Work instruction 1>
Which lines of the records contain the string "portion"? Gather each of them, copied in full.

Document passage>
This is an archive of the discontinued LLVM Phabricator instance.

[LLVM/Support] - Disallow match() method of llvm::Regex to change object state.
AbandonedPublic

Authored by grimar on Aug 31 2016, 2:39 PM.

Details

Summary

match() method previously was able to change the error filed of a object.
That looked as excessive because pattern is compiled in constructor,
so to the moment of match() call should be already known if Regex state is valid or not.

match() returns a bool flag what should be enough to know was there some fail during the call or not.

This change allows to make match() to be const what is useful if we have constant reference to Regex
and want to call match().

Diff Detail

Event Timeline

grimar updated this revision to Diff 69904.Aug 31 2016, 2:39 PM
grimar retitled this revision from to [LLVM/Support] - Disallow match() method of llvm::Regex to change object state..
grimar updated this object.
grimar added reviewers: ruiu, rafael, davide, dblaikie.

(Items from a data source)
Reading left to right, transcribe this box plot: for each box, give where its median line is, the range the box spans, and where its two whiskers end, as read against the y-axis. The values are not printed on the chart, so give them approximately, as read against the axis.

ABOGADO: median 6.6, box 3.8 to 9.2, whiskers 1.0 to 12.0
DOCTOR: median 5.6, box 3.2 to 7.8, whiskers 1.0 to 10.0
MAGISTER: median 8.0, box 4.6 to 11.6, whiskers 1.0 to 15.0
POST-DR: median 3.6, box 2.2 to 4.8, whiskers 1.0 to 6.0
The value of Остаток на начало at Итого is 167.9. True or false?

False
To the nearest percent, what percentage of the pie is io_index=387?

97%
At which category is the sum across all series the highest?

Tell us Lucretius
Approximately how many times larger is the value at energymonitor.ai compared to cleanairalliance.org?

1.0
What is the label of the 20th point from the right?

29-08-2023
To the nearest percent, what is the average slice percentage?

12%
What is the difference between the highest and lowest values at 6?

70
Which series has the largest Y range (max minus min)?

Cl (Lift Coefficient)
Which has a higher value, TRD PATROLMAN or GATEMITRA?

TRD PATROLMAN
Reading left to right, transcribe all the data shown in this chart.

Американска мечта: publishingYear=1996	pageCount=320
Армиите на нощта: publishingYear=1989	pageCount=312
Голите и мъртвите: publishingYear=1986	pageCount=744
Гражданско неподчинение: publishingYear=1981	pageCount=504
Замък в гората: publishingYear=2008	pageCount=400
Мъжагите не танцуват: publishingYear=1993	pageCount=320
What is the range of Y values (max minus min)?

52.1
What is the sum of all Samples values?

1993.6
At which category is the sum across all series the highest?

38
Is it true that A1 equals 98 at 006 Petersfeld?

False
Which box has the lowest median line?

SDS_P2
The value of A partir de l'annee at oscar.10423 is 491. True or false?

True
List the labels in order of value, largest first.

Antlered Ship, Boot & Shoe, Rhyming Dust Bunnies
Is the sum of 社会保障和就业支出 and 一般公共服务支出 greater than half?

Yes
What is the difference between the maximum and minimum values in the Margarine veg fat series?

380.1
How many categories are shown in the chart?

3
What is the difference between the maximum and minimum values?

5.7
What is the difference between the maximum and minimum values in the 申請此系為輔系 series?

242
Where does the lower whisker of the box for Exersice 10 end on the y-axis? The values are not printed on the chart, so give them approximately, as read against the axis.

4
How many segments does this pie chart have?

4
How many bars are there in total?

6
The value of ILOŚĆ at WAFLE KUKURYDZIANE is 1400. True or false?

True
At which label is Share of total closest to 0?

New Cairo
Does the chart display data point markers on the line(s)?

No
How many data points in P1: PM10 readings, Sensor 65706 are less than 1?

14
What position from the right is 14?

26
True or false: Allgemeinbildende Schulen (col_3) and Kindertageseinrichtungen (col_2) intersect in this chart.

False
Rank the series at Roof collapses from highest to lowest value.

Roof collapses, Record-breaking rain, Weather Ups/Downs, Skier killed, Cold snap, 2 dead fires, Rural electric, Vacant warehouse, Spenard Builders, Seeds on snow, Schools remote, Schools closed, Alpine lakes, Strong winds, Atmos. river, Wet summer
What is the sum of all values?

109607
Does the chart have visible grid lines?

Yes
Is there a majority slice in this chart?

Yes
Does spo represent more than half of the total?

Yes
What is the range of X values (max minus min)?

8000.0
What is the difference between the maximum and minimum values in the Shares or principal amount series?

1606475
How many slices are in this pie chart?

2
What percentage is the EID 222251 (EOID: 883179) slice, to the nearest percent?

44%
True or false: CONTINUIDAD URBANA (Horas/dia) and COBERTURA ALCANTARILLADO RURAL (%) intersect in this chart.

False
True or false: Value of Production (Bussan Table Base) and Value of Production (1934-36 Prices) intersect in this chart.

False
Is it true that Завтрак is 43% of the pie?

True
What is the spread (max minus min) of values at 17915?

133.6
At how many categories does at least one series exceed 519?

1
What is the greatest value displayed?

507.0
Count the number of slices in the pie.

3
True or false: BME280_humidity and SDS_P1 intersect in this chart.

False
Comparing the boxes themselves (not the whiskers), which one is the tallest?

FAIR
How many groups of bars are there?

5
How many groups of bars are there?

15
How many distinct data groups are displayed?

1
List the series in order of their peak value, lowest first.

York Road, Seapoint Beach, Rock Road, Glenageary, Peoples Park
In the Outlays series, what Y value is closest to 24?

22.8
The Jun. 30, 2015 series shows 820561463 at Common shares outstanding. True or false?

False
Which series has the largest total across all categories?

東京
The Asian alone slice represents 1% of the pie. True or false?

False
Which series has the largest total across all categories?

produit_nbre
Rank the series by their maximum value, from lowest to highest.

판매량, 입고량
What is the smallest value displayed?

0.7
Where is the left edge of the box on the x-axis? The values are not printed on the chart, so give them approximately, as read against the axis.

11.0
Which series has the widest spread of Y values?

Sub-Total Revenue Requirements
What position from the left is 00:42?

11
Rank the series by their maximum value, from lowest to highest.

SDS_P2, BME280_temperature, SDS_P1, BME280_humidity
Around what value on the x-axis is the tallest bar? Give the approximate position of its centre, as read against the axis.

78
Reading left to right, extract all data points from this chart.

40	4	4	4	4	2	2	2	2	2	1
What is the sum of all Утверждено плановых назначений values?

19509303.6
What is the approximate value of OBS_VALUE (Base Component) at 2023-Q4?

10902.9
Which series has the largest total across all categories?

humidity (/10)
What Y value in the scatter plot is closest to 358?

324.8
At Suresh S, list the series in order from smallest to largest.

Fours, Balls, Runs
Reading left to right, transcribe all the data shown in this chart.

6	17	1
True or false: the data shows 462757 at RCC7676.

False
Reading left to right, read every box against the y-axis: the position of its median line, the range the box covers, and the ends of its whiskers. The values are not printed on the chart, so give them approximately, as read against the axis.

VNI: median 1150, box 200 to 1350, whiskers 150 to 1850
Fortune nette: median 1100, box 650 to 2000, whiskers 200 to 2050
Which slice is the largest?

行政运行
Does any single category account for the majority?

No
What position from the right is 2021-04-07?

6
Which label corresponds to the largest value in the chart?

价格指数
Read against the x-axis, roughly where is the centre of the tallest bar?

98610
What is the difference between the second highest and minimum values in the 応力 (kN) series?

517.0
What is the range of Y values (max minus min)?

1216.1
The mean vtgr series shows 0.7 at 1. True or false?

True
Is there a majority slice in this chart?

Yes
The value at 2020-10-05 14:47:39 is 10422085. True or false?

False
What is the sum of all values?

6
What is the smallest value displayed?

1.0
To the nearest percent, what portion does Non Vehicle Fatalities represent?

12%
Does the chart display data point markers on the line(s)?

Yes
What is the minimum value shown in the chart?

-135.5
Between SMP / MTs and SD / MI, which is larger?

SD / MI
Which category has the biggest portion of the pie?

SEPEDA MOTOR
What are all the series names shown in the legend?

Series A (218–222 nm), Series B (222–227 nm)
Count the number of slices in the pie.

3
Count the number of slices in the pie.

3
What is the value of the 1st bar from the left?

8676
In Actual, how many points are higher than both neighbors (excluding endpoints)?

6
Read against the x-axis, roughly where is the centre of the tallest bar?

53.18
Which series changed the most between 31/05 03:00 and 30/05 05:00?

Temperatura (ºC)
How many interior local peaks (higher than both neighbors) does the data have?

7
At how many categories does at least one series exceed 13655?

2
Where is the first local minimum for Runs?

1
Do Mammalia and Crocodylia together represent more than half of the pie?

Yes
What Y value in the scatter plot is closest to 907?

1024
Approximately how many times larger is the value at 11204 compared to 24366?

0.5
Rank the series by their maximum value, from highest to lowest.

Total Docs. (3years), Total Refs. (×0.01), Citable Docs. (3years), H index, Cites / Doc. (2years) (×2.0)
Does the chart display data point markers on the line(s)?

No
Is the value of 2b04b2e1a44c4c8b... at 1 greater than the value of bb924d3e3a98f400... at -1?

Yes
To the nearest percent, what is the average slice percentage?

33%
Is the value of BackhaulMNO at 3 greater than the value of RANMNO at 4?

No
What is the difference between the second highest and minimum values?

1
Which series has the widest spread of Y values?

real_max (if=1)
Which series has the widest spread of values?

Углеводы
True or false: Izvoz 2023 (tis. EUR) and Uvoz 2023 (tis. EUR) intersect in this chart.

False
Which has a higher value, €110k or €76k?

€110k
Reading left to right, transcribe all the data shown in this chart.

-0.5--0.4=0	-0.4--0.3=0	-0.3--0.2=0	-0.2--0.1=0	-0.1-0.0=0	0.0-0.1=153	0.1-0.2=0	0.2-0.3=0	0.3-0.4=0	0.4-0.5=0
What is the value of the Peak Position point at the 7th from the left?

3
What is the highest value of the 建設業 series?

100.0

Work instruction 2>
Transcribe the LLVM Regex review page above, starting at "This change allows" and ending at "updated this object.".

Task answer 1>
To the nearest percent, what portion does Non Vehicle Fatalities represent?
Which category has the biggest portion of the pie?

Task answer 2>
This change allows to make match() to be const what is useful if we have constant reference to Regex
and want to call match().

Diff Detail

Event Timeline

grimar updated this revision to Diff 69904.Aug 31 2016, 2:39 PM
grimar retitled this revision from to [LLVM/Support] - Disallow match() method of llvm::Regex to change object state..
grimar updated this object.